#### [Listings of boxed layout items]
-- Begin --

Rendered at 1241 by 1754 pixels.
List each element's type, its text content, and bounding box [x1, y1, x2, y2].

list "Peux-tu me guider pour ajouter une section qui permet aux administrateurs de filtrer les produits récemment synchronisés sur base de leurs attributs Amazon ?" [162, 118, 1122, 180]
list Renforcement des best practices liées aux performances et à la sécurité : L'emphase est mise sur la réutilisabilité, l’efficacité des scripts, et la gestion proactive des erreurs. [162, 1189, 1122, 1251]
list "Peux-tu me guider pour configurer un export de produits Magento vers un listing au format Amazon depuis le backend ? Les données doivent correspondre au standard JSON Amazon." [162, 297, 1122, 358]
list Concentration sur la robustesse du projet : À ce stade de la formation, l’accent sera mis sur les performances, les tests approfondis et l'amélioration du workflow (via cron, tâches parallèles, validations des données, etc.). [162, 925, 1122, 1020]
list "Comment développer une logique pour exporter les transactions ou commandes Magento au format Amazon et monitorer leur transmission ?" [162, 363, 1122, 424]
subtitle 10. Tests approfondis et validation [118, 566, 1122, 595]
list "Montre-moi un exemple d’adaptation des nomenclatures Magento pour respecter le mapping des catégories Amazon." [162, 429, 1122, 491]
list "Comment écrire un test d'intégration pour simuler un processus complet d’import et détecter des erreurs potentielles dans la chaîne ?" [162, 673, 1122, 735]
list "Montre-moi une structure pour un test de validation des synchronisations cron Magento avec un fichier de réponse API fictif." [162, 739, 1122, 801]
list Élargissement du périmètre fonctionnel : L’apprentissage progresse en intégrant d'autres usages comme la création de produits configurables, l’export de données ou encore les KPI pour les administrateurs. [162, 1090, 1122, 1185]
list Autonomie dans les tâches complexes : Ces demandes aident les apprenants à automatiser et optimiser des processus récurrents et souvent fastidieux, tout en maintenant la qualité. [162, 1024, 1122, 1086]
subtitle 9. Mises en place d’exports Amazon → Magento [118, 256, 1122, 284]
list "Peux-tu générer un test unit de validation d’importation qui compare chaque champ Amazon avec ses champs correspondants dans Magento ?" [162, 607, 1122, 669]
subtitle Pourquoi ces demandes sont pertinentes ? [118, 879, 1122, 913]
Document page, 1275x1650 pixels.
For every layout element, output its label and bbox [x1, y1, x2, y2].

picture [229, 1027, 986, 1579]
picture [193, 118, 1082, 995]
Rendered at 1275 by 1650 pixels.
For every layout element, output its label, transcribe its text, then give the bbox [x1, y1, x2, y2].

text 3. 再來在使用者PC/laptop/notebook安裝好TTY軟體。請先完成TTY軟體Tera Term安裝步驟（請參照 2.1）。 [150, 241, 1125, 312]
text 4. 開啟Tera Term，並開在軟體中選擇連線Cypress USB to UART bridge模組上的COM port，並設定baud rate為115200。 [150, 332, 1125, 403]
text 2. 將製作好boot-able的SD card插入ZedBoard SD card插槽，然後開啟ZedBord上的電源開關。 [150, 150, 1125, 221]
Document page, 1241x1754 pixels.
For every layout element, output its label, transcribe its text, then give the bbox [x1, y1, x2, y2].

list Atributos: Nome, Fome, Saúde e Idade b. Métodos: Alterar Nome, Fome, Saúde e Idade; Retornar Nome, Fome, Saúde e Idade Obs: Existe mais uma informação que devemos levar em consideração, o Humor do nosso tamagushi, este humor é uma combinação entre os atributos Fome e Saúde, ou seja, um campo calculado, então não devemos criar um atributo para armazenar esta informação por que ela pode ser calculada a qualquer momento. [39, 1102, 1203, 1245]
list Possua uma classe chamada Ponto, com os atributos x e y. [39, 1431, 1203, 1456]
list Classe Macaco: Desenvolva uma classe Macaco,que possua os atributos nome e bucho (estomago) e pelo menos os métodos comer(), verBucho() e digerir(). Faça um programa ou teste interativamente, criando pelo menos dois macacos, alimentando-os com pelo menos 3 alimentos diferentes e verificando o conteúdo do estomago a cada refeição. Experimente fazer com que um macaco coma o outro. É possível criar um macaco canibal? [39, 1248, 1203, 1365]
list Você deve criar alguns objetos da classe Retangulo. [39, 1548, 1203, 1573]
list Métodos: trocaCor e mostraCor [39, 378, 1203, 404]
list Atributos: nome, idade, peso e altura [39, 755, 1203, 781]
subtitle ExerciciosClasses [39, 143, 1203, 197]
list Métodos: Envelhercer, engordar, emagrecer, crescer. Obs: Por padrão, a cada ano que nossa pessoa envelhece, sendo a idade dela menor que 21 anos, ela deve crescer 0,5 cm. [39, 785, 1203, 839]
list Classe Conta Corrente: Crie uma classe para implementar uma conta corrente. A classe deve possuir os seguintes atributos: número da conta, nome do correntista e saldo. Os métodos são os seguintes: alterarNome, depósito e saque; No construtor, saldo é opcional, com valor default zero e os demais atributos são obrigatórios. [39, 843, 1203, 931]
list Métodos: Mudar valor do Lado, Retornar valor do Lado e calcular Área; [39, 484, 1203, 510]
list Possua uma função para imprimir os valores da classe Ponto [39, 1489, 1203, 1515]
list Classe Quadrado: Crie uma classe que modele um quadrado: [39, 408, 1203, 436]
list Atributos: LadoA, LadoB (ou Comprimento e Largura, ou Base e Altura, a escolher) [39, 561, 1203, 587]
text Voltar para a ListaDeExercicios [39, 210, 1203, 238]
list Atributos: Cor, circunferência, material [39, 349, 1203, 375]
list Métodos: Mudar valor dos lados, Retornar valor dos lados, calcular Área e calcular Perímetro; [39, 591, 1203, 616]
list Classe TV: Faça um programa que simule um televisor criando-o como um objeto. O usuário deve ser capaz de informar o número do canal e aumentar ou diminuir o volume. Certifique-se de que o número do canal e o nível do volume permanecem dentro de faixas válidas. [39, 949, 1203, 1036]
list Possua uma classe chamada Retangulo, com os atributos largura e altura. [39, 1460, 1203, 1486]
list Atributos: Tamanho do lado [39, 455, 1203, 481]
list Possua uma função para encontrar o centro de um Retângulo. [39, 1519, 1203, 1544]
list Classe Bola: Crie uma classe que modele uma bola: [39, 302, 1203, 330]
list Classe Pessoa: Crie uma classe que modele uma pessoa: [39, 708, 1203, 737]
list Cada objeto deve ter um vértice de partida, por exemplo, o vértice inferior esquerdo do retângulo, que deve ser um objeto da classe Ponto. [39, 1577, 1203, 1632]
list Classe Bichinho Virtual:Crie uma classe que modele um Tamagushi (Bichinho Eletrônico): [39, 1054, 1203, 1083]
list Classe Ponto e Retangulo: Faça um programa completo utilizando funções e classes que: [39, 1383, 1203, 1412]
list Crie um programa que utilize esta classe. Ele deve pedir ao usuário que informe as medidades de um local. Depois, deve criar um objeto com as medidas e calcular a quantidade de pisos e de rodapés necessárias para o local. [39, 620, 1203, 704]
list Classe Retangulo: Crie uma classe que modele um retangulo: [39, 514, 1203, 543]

-- End --

#### [WHAT YOU WILL DO]
In the rows from the very first line through the line containing "List each element's", inclusive, replace "text content" with "visible text" and give those lines again with nothing else changed.

#### [OUTPUT FOR THIS TASK]
Rendered at 1241 by 1754 pixels.
List each element's type, its visible text, and bounding box [x1, y1, x2, y2].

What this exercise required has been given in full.